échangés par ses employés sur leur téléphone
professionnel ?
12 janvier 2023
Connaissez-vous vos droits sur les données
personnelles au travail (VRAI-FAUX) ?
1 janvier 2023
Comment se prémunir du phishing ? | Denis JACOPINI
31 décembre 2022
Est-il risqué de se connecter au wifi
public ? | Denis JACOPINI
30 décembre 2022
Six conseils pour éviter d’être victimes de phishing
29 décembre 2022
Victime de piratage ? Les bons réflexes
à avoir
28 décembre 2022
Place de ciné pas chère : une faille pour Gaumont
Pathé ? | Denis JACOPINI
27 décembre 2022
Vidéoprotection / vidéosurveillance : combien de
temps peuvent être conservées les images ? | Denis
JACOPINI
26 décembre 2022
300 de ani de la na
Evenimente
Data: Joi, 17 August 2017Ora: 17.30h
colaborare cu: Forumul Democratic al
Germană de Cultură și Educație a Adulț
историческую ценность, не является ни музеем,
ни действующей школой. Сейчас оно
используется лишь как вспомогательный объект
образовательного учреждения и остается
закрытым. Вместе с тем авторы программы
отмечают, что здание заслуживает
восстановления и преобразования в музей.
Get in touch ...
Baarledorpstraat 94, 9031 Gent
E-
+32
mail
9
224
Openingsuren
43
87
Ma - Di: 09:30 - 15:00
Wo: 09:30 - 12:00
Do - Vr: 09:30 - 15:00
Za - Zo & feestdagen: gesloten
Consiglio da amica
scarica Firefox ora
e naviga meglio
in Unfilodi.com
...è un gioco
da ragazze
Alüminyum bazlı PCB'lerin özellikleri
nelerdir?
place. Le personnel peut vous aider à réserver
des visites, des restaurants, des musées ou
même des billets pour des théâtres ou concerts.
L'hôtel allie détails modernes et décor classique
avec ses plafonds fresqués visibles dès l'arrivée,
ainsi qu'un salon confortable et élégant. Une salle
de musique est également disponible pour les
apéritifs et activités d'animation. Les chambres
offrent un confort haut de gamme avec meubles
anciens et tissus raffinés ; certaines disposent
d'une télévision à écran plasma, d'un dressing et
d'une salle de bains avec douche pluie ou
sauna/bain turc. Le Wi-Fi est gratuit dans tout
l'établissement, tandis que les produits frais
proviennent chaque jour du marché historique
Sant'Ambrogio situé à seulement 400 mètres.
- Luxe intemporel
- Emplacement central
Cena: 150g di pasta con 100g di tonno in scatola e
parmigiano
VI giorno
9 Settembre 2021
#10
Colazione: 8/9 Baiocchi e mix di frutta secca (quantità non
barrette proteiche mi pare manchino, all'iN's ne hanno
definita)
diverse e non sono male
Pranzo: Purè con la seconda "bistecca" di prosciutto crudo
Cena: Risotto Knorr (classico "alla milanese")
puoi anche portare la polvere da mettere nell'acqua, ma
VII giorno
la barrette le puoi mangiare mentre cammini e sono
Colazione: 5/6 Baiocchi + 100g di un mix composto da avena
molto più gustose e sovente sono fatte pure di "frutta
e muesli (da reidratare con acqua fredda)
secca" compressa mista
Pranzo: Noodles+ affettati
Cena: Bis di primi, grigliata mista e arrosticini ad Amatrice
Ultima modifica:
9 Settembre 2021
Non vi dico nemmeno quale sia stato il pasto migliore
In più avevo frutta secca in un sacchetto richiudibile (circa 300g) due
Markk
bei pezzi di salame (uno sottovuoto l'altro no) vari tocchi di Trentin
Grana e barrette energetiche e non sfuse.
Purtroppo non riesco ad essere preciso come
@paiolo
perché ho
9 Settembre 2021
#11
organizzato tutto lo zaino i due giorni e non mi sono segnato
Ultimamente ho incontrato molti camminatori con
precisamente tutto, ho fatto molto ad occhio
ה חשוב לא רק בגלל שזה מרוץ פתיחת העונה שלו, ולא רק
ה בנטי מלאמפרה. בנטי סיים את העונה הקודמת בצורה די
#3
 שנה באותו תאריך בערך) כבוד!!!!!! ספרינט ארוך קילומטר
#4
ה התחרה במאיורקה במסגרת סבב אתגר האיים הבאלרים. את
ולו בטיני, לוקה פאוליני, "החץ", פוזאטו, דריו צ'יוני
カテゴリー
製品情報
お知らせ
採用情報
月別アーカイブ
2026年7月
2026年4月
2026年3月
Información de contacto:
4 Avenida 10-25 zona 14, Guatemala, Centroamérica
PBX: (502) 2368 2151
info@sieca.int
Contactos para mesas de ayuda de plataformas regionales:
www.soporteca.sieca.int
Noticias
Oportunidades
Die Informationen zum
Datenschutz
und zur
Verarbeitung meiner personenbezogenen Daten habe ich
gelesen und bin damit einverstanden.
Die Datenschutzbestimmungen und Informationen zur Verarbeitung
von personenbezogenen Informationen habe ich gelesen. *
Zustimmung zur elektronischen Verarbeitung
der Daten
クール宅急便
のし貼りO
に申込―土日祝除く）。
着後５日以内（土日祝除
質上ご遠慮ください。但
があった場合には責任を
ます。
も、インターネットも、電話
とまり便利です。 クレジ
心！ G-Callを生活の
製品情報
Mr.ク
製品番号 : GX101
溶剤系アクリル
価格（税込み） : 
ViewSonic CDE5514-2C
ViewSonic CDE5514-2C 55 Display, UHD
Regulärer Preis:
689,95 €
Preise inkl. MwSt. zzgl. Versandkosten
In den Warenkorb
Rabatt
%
◆ ◆ ◆ ◆
**What you are asked to do**
I need each line from the listing where the word "acqua" occurs.

**The completed task**
puoi anche portare la polvere da mettere nell'acqua, ma
e muesli (da reidratare con acqua fredda)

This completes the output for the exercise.